Canadian Stocks Fall, Snapping Longest Streak Since 1995Eric Lam
Canadian stocks fell for the first time in 13 days, ending the longest advance in almost two decades, as banks and technology companies slipped.
Bank of Nova Scotia and National Bank of Canada dropped at least 0.8 percent before the nation’s largest lenders disclose earnings next week. Thompson Creek Metals Co. jumped 8.8 percent after reporting improving sales. Turquoise Hill Resources Ltd. and Semafo Inc. climbed at least 2.5 percent as gold prices gained for a third week. Agrium Inc. rose 2.2 percent after reporting better-than-projected earnings.
The Standard & Poor’s/TSX Composite Index fell 4.65 points, or less than 0.1 percent, to 14,205.72 at 4 p.m. in Toronto. The benchmark equity gauge had jumped 5.4 percent in the 12 days before today for the longest rally since March 1995.
“When we’ve seen a move like this, there will always be some give-back,” said Andrew Pyle, fund manager with ScotiaMcLeod Inc. in Peterborough, Ontario.
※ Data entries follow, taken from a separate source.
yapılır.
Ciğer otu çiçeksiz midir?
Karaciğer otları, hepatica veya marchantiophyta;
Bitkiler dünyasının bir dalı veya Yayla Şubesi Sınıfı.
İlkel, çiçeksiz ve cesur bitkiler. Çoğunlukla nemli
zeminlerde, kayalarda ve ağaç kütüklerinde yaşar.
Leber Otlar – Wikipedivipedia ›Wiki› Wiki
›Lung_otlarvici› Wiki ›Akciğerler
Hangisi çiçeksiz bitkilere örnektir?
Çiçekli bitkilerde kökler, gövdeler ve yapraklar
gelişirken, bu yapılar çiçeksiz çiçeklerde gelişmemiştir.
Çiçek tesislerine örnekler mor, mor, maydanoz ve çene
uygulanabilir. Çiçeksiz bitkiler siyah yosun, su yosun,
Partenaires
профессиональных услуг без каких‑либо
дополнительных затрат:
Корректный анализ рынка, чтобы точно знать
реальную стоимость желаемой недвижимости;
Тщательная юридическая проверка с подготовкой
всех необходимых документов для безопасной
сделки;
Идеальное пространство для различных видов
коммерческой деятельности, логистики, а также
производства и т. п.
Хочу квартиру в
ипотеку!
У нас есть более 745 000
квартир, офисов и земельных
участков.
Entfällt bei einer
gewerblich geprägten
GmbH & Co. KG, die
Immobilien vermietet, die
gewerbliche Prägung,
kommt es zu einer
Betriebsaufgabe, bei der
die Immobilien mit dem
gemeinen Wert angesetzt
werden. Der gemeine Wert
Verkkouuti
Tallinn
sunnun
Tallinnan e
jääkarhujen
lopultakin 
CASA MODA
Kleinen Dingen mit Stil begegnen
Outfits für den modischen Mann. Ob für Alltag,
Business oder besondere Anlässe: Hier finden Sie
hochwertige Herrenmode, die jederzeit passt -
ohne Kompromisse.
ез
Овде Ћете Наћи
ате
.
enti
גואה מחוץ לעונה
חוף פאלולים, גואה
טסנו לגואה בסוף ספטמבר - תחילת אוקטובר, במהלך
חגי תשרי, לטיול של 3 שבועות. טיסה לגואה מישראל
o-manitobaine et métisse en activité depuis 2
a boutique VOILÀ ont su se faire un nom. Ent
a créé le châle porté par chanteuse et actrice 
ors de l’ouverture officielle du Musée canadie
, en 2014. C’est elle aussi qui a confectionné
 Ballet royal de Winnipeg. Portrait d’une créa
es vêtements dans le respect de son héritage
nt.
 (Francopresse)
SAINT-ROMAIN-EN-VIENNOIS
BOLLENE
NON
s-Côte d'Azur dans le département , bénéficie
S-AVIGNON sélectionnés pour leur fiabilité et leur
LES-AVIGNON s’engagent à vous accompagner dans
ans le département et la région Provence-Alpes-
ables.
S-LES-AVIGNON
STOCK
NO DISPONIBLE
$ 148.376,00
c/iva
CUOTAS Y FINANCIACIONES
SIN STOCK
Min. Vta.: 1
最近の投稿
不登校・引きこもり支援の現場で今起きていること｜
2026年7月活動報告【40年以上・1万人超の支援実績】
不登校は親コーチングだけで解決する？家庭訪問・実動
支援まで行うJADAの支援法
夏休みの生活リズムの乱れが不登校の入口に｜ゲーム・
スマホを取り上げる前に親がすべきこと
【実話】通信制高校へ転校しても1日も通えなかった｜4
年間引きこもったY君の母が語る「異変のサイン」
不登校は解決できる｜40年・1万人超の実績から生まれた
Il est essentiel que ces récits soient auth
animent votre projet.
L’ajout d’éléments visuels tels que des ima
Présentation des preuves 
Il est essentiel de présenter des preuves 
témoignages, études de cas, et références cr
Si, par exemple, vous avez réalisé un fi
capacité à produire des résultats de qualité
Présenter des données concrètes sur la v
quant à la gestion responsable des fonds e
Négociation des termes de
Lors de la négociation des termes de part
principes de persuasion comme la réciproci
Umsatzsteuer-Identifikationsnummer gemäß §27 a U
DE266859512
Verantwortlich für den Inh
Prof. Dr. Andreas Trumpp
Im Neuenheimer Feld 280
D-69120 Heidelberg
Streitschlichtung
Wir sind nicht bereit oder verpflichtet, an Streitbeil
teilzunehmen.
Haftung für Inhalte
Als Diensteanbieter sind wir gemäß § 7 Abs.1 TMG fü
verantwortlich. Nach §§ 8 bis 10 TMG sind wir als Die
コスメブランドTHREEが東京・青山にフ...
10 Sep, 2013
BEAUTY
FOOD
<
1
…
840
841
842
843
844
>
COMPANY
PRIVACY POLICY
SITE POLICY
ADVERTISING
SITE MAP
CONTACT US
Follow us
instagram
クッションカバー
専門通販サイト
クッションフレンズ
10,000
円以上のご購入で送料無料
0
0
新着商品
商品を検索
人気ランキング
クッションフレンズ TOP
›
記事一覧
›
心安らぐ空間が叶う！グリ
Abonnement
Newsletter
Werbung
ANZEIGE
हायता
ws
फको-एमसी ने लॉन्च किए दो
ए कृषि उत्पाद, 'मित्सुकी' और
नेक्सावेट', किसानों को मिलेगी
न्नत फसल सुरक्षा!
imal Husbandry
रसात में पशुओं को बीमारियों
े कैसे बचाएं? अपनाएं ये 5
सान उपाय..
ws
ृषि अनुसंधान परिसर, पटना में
He manages about C$220 million ($197 million). “What will be key is if the TSX can hold above the 14,000 level.”
The index is trading close to its highest level since 2011 and is the best-performing among the world’s 10 largest equity markets with a 4.3 percent advance this year, data compiled by Bloomberg show.
Bank of Nova Scotia lost 1 percent to C$63.32 and National Bank dropped 0.8 percent to C$43.50 to pace declines among financial stocks. National Bank is scheduled to report its first-quarter earnings on Feb. 24, the first of the nation’s largest lenders to do so.
The S&P/TSX is 0.5 percent below its peak of 14,270.53 reached on April 5, 2011, the highest level since June 2008. Of the 241 stocks in the benchmark Canadian equity gauge, 156 have advanced this year. The S&P/TSX trades at 19.5 times earnings, its highest valuation since April 2011, according to data compiled by Bloomberg.
Raw-materials stocks in the S&P/TSX have soared 18 percent this year to drive the rally in the benchmark Canadian equity gauge. The gold price has jumped 10 percent in 2014 after slumping the most since 1981 last year. Gold rose 0.5 percent to $1,323.60 in New York.
Thompson Creek jumped 8.8 percent to C$3.21, the highest level in a month, after reporting 36.5 million pounds in molybdenum sales in 2013, compared with 28.7 million pounds a year ago. Sales climbed to $434.4 million from $401.4 million a year ago.
Turquoise Hill Resources gained 6.4 percent to C$4 and Semafo rallied 2.5 percent to C$4.46. Six of 10 industries in the S&P/TSX declined on trading volume 6.3 percent lower compared with the 30-day average.
Agrium climbed 2.2 percent to C$100.80, the highest close in almost a month. The fertilizer company reported fourth-quarter adjusted earnings of 87 cents a share, compared with the average estimates of analysts of 84 cents.
The company said in a release that global nitrogen and phosphate markets improved in early 2014 and forecasts global phosphate demand to rise 2 percent to 4 percent.
Canadian Natural Resources Ltd. advanced 0.6 percent to C$41.15 and Encana Corp. rose 1.8 percent to C$21.03. Crude rose 1.9 percent this week in New York for a sixth weekly gain.